▶ _What is needed_: Report every line of the records that includes the word "jump".

==== Listed entries ====

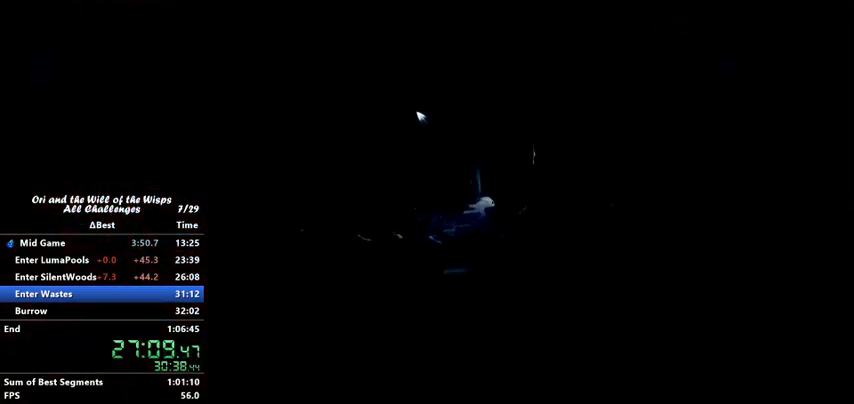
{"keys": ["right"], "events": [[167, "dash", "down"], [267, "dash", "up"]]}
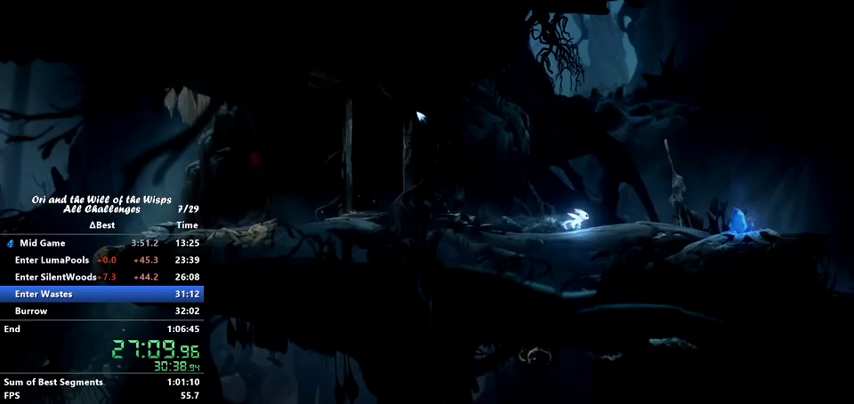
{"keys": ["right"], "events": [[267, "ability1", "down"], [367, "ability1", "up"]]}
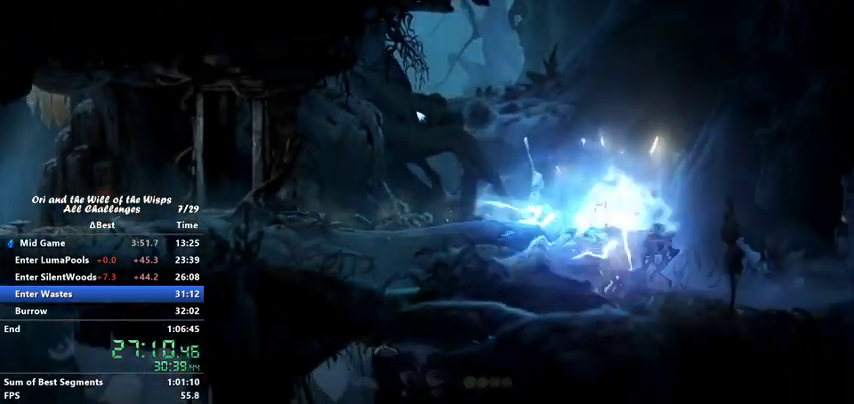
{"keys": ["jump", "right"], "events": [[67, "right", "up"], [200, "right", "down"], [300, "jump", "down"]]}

====
==== Listed entries ====

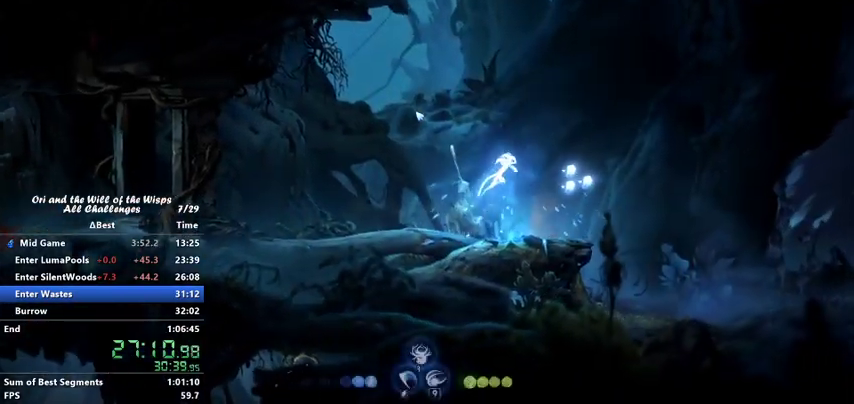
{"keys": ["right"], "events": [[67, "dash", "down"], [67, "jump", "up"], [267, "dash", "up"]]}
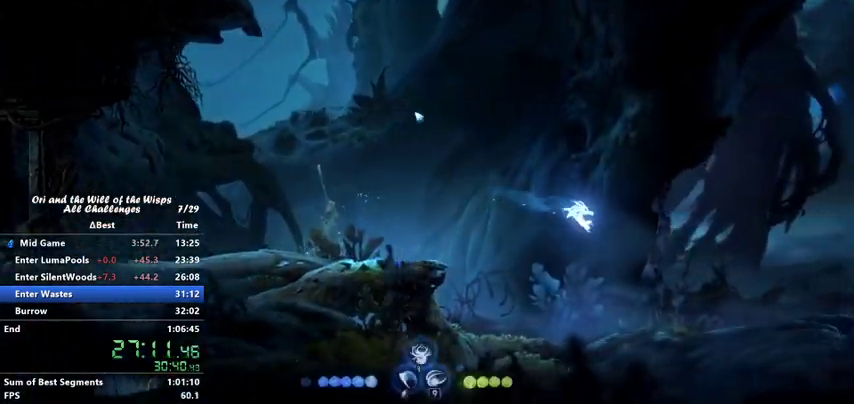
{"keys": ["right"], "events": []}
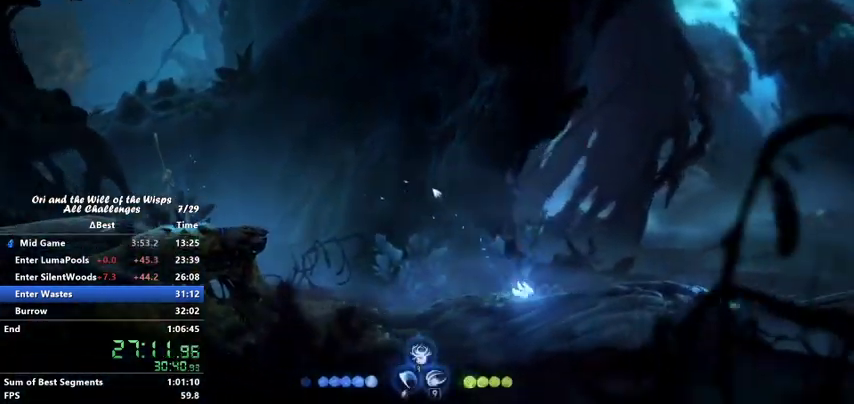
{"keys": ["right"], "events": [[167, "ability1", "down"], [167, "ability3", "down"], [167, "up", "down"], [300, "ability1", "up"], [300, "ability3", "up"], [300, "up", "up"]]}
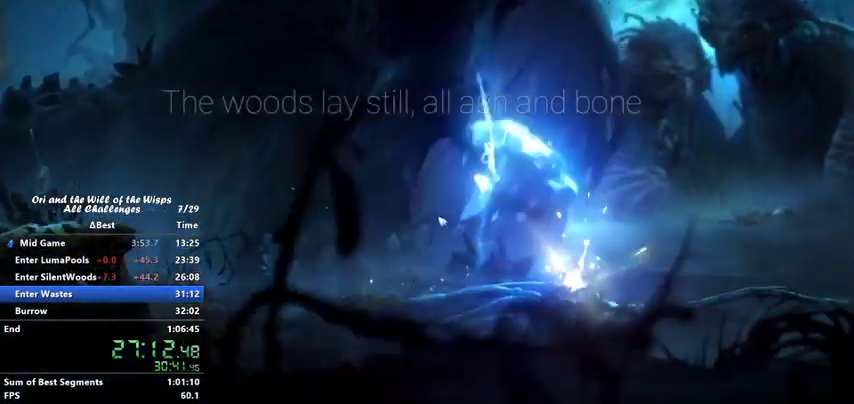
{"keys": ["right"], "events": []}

====

▶ _Reply to the task_:
{"keys": ["jump", "right"], "events": [[67, "right", "up"], [200, "right", "down"], [300, "jump", "down"]]}
{"keys": ["right"], "events": [[67, "dash", "down"], [67, "jump", "up"], [267, "dash", "up"]]}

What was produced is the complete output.